== Description of the task ==
Take the listing below and write it out again exactly, skipping any picture that it holds.

== Provided material ==
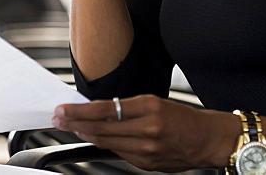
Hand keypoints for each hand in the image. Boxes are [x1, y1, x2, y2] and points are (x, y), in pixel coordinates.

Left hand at [51, 95, 233, 172]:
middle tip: (58, 118)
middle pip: (101, 128)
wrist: (207, 139)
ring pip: (106, 143)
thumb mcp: (154, 102)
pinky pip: (119, 153)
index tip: (63, 109)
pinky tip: (95, 138)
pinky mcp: (147, 164)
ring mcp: (147, 149)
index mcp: (149, 107)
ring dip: (85, 134)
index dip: (80, 111)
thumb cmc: (181, 117)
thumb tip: (95, 110)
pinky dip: (104, 144)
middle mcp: (148, 129)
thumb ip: (126, 108)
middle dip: (75, 123)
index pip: (105, 109)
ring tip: (72, 127)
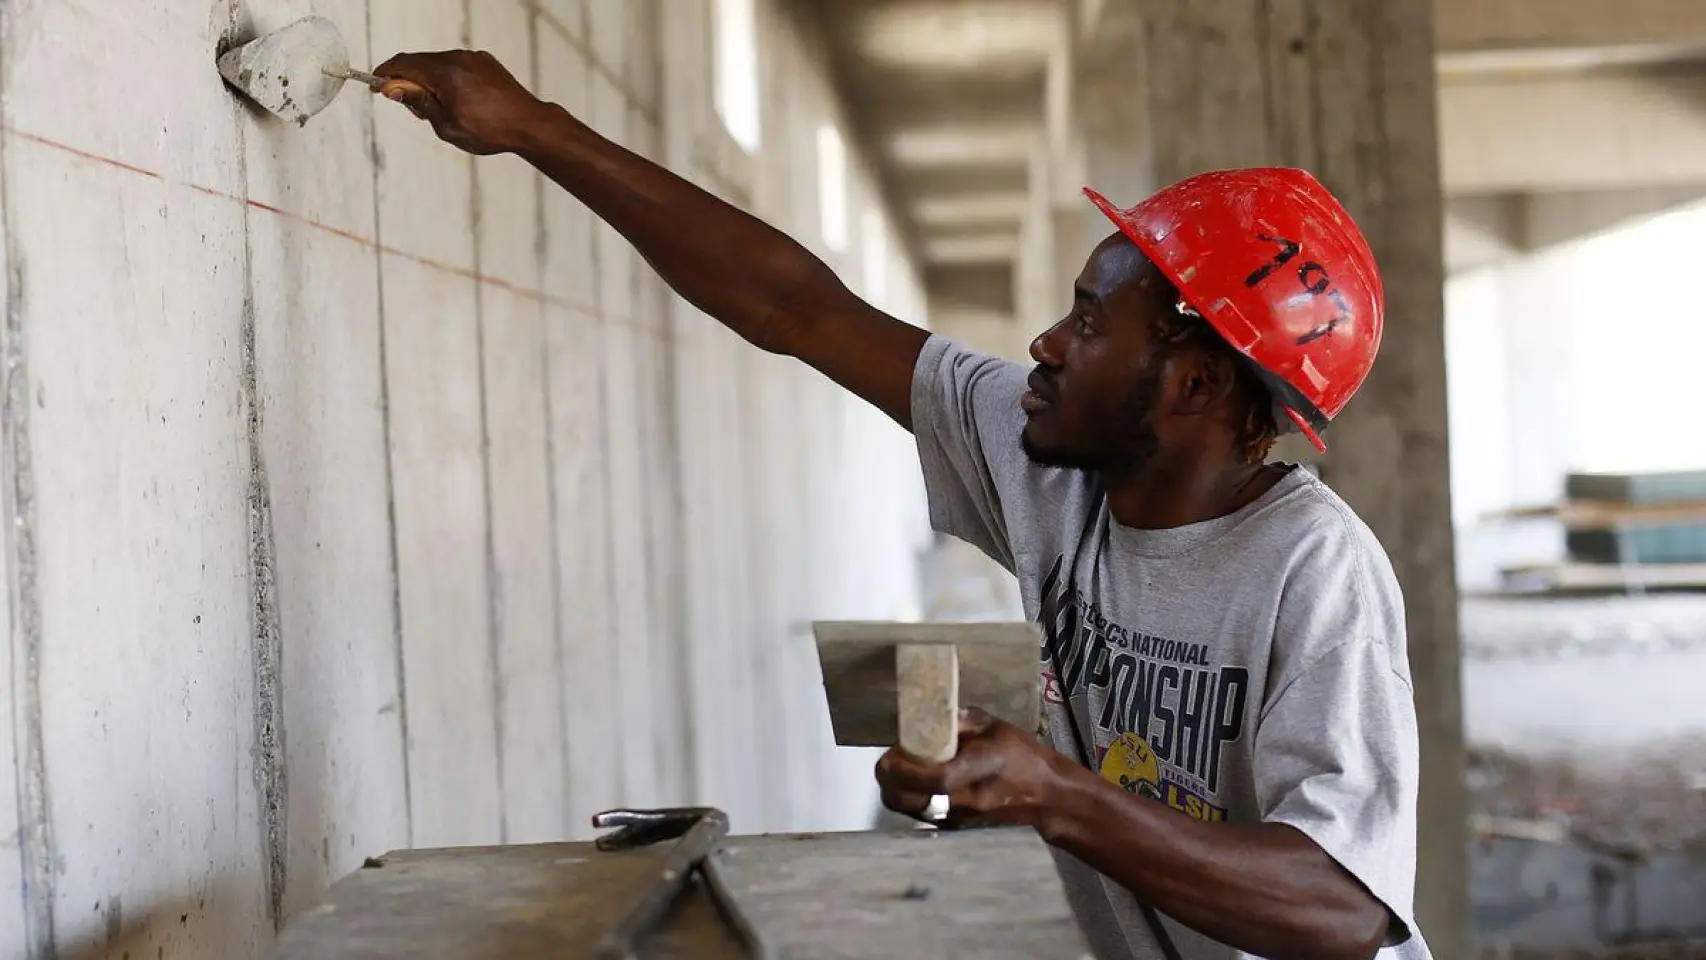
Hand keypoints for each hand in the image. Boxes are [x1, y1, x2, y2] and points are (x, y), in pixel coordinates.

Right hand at [372, 50, 551, 154]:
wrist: (529, 124)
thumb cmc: (489, 131)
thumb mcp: (446, 125)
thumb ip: (418, 103)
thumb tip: (391, 88)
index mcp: (445, 72)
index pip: (404, 64)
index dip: (386, 74)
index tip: (376, 86)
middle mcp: (458, 58)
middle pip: (419, 62)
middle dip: (408, 81)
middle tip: (412, 108)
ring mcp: (473, 57)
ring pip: (438, 63)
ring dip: (429, 80)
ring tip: (440, 109)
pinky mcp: (485, 61)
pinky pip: (456, 65)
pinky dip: (447, 78)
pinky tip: (456, 100)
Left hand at [874, 707, 1070, 830]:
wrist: (1046, 797)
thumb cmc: (1022, 756)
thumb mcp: (994, 727)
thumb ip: (958, 722)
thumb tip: (924, 717)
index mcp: (983, 767)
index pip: (938, 779)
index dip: (906, 770)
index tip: (890, 755)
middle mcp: (970, 800)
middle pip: (913, 801)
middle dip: (890, 782)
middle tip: (887, 762)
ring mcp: (962, 819)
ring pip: (911, 811)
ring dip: (896, 791)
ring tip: (900, 770)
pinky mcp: (957, 829)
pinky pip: (920, 816)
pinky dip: (910, 800)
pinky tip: (915, 784)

== Answer to the exercise ==
Hand keypoints for each hand in the image. Boxes are [x1, y1, x2, y2] and points are (x, y), in pixel coordinates.

Left hand at [51, 95, 233, 172]:
middle tip: (58, 118)
middle pip: (101, 128)
wrist: (207, 139)
ring pip: (106, 143)
thumb mcp: (154, 102)
pinky pip: (119, 153)
index tip: (63, 109)
pinky tip: (95, 138)
pinky mcp: (147, 164)
ring mcp: (147, 149)
index mcp: (149, 107)
ring dip: (85, 134)
index dip: (80, 111)
thumb cmc: (181, 117)
thumb tip: (95, 110)
pinky dip: (104, 144)
middle mcp: (148, 129)
thumb ip: (126, 108)
middle dip: (75, 123)
index pip: (105, 109)
ring tip: (72, 127)
Hand keypoints for each hand in the image. Boxes are [x1, y1, x2, y2] and points are (x, y), in pixel coordinates.

Right hand at [372, 50, 551, 154]:
wrist: (529, 124)
thumb cmc: (489, 131)
thumb mcp: (446, 125)
thumb ip: (418, 103)
thumb tip: (391, 88)
index mcp: (445, 72)
index pip: (404, 64)
index dip: (386, 74)
index tip: (376, 86)
middle mcp: (458, 58)
middle pip: (419, 62)
middle dip: (408, 81)
middle tip: (412, 108)
ring mcp: (473, 57)
ring pip: (438, 63)
ring dip: (429, 80)
ring tip: (440, 109)
pinky mcp: (485, 61)
pinky pip: (456, 65)
pinky dip: (447, 78)
pinky tip: (456, 100)
Left hand at [874, 707, 1070, 830]:
wrist: (1046, 797)
thumb cmc: (1022, 756)
thumb mcp: (994, 727)
thumb ip: (958, 722)
thumb tip: (924, 717)
index mcp: (983, 767)
index pip: (938, 779)
index dip: (906, 770)
index tip: (890, 755)
middle mcp: (970, 800)
middle pip: (913, 801)
middle dip: (890, 782)
middle tip: (887, 762)
ring mcp: (962, 819)
ring pip: (911, 811)
ring dip: (896, 791)
ring tip: (900, 770)
pinky mcp: (957, 829)
pinky pip: (920, 816)
pinky dip: (910, 800)
pinky tip: (915, 784)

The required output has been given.